I like both versions, but I much prefer the final one.

I would like to share with you…

Revision and Return

Persuasion is a book about a longed-for and impossible return. It is, in that sense, a ghost story, and Frederick Wentworth a revenant. Like The Winter’s Tale it is about love restored against all likelihood. It is as if the beloved dead come back. The gap of loss can be closed up, youth and beauty retrieved, dead affection revived. The work is both domestic and uncanny, offering to Anne and the reader at last paradisal relief. In the midst of spry comedy, wit and character-sketches runs an unstaunchable river of need; need that is finally and astonishingly satisfied.
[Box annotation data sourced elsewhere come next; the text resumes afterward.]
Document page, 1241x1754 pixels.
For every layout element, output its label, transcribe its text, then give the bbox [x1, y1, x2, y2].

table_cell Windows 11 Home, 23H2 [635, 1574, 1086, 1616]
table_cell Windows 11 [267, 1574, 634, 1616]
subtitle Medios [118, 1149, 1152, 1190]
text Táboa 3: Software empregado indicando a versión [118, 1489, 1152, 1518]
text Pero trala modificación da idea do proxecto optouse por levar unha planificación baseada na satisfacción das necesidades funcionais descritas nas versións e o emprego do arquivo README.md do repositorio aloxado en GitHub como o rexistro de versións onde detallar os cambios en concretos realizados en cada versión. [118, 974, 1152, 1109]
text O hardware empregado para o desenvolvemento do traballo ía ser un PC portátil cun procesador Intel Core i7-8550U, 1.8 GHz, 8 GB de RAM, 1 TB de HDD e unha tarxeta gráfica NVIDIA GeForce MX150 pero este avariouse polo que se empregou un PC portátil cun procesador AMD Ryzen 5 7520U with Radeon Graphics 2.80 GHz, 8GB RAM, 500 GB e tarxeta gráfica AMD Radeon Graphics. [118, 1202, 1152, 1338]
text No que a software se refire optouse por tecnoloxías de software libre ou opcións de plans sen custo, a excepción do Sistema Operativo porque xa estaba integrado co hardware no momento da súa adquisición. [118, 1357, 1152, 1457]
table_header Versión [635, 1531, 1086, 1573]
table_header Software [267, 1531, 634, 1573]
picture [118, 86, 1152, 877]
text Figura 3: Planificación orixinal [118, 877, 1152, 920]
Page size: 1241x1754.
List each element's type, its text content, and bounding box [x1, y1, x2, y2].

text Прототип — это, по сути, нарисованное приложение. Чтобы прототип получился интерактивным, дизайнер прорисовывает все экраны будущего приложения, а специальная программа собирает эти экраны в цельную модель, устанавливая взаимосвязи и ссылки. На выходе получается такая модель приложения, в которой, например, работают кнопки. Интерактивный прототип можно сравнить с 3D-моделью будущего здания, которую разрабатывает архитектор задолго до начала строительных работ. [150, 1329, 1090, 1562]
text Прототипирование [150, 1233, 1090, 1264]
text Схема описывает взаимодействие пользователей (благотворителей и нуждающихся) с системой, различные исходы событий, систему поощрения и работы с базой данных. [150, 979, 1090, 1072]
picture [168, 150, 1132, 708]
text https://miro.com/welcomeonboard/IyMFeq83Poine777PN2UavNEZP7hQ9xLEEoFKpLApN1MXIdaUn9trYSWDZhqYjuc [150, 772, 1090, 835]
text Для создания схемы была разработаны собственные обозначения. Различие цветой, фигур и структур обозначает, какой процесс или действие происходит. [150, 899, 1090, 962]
No wonder Jane Austen had difficulty in reaching that resolution. All her dexterity and indirection were required to bring about a satisfaction so total. She cannot have one single scene of Wentworth’s return. She needs two to reach a believable accord. Jane Austen wrote, ‘Finis. July 16. 1816’ on the last page as it then stood of the manuscript of Persuasion. Two days later she added a further paragraph and again wrote, ‘Finis July 18.—1816’. But it was not finished. She was unsatisfied.

In the first manuscript version of Volume II, chapters 10 and 11, the explanations between the alienated lovers run rapidly. … Wentworth in this earlier version has been given the embarrassing task by Admiral Croft of inquiring whether Anne and Mr Elliot would wish to live at Kellynch when – as is confidently believed – they are married. Admiral Croft, with his own unique form of delicacy and bluffness, wishes to assure them that as tenants the Crofts would move out promptly and consider the lease cancelled. Wentworth acts – with decorum and pain – as Admiral Croft’s envoy. …

In this final version the scene mixes mourning and chagrin with hopefulness. Harville is the emissary, asked by Benwick to arrange the framing for Louisa of a miniature of himself originally intended for his dead Fanny: a hard task for friendship indeed. Ghosts haunt those who love them, who are not always those they loved. Not everything can be retrieved. In an exchange of profound emotion the old saws of woman’s inconstancy and man’s strength of feeling are offered. Pressed upon, and revised by Harville and Anne. …

Jane Austen had to write the process of reconciliation twice over to reach this full resolve. Wentworth in this second version is also in an act of revision. The over letter conceals an under text. Hidden beneath his public missive is an intimate, immediate, dashed-off note to Anne, generated out of the debate he has been listening to. This, with an awkward and explosive flurry, he returns to press upon her. All happiness can then begin again, though at first still tempered by silence.